Metabolisme thiopental jauh lebih lambat bila dibandingkan redistribusinya dan terutama terjadi di hati. Kurang dari 1% dari dosis thiopental yang diberikan mengalami eliminasi dalam bentuk tidak berubah lewat ginjal. Thiopental mengalami metabolisme dengan kecepatan 12%-16% per jam dalam tubuh manusia setelah pemberian dosis tunggal. Dalam dosis tinggi, thiopental menyebabkan tekanan darah arteri, volume sekuncup, dan curah jantung yang efeknya bergantung pada dosis.

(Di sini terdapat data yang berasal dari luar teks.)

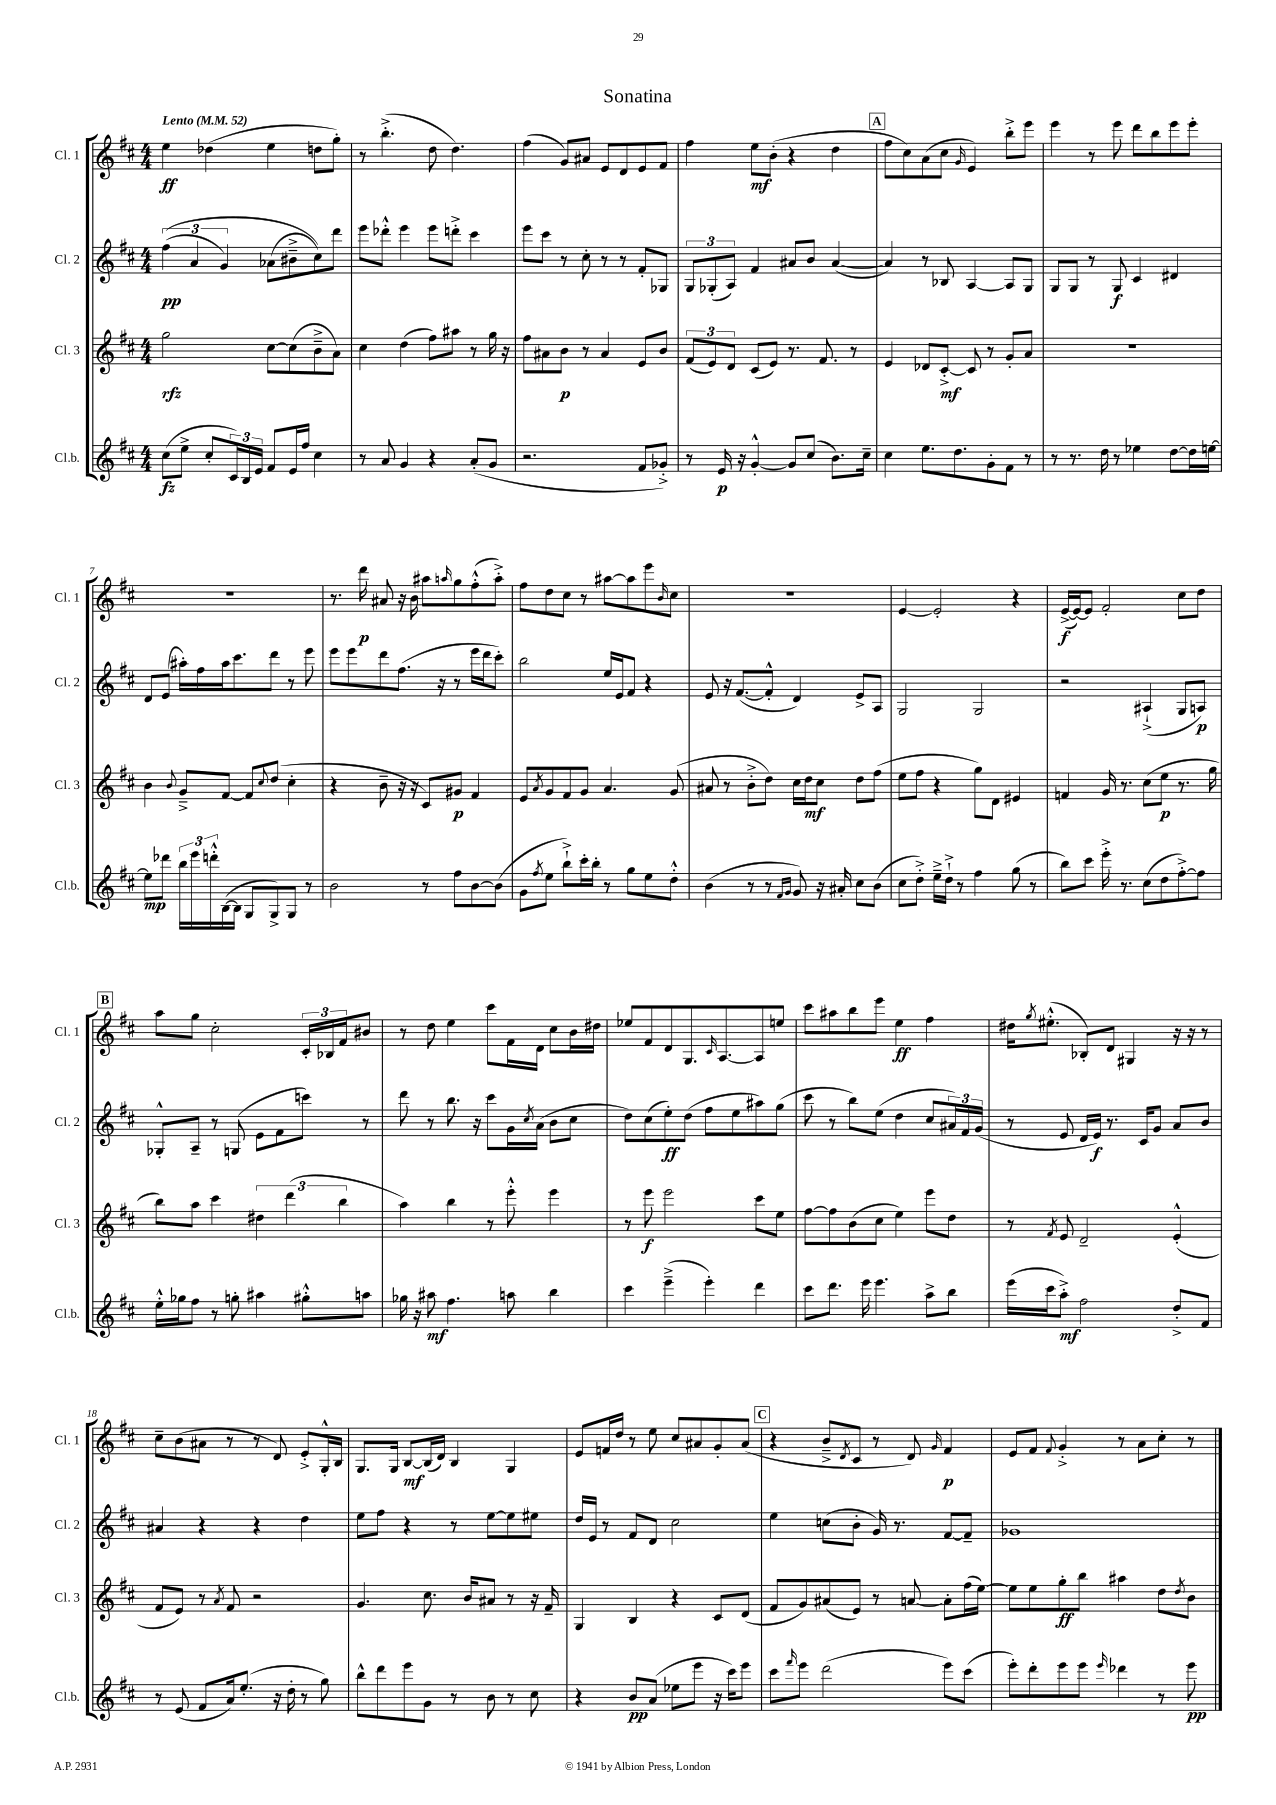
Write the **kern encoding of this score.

Thiopental (pKa = 7,6), mempunyai nilai koefisien partisi lemak/air = 100. dalam plasma darah yang mempunyai pH = 7,4, thiopental terdapat dalam bentuk tidak terionisasi kurang lebih 50%, yang mempunyai kelarutan dalam lemak sangat besar. Thiopental yang berada dalam plasma darah dengan cepat terdistribusi dan dihimpun dalam depo lemek; makin lama makin banyak sehingga kadar obat dalam plasma menurun secara drastic. Untuk mencapai keseimbangan, thiopental yang berada pada jaringan otak masuk kembali ke plasma darah sehingga kadar anestesi tidak tercapai lagi dan efek anestesi seger berakhir (masa kerja obat singkat)
Masa kerja thiopental tidak bergantung pada kecepatan distribusinya. Setelah 3 jam pemberian, kadar thiopental dalam depo lemak 10 kali lebih besar disbanding kadar obat dalam plasma. Dalam lambung tikus, pada pH 1 penyerapannya 46%. Sedangkan pada pH 8 penyerapannya 34%. (Kimia Medisinal, Siswandono MS dan Dr. Bambang Soekardjo, SU.,1995: hlm 10).
Indikasi Pentothal anestesi sebelum pemberian anestesi lain, juga sebagai anestesi tunggal untuk operasi singkat. Kontra indikasi : kehilangan rasa sakit secara sempurna, status asmatikus, porfiria, laten, atau monifes. Hati-hati pada hipertensi sedang, penyakit kardiovaskuler parah, bertambahnya tekanan intrakarnial, asma, miestemia gravis, dan anemia parah. Efek samping dari obat ini dapat berupa depresi pernafasan, depresi otot jantung, artemia jantung, bersin, batuk, bronkostamus, dan laringospasmus.